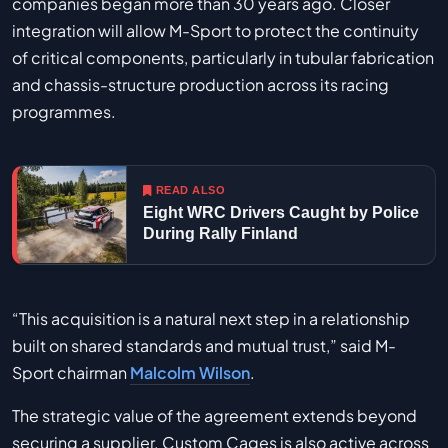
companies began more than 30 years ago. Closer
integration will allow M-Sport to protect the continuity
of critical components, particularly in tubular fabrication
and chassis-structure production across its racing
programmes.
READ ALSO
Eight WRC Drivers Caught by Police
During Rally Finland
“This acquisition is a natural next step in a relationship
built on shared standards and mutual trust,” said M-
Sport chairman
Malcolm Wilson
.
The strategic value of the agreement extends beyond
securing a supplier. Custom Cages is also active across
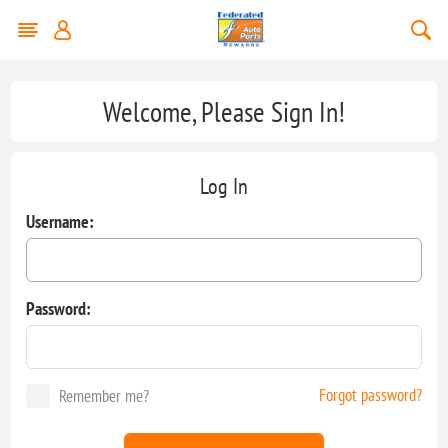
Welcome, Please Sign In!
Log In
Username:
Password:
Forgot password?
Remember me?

__________________________________________________

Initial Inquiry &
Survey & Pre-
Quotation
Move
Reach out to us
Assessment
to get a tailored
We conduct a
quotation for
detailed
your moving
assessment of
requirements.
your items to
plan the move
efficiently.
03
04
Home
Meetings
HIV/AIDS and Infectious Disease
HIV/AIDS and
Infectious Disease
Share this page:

__________________________________________________

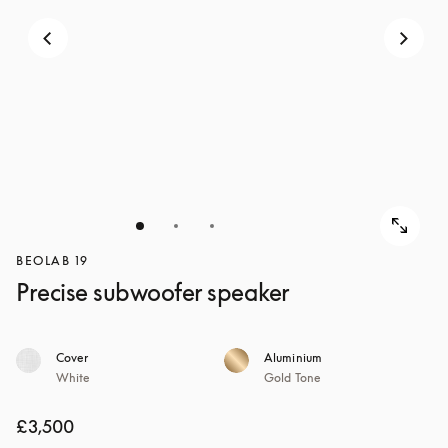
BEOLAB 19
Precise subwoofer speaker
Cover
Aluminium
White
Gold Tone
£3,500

__________________________________________________

▶ **WORK INSTRUCTIONS**
Gather all lines of the records that include the word "AIDS".

▶ **SOLUTION**
HIV/AIDS and Infectious Disease
HIV/AIDS and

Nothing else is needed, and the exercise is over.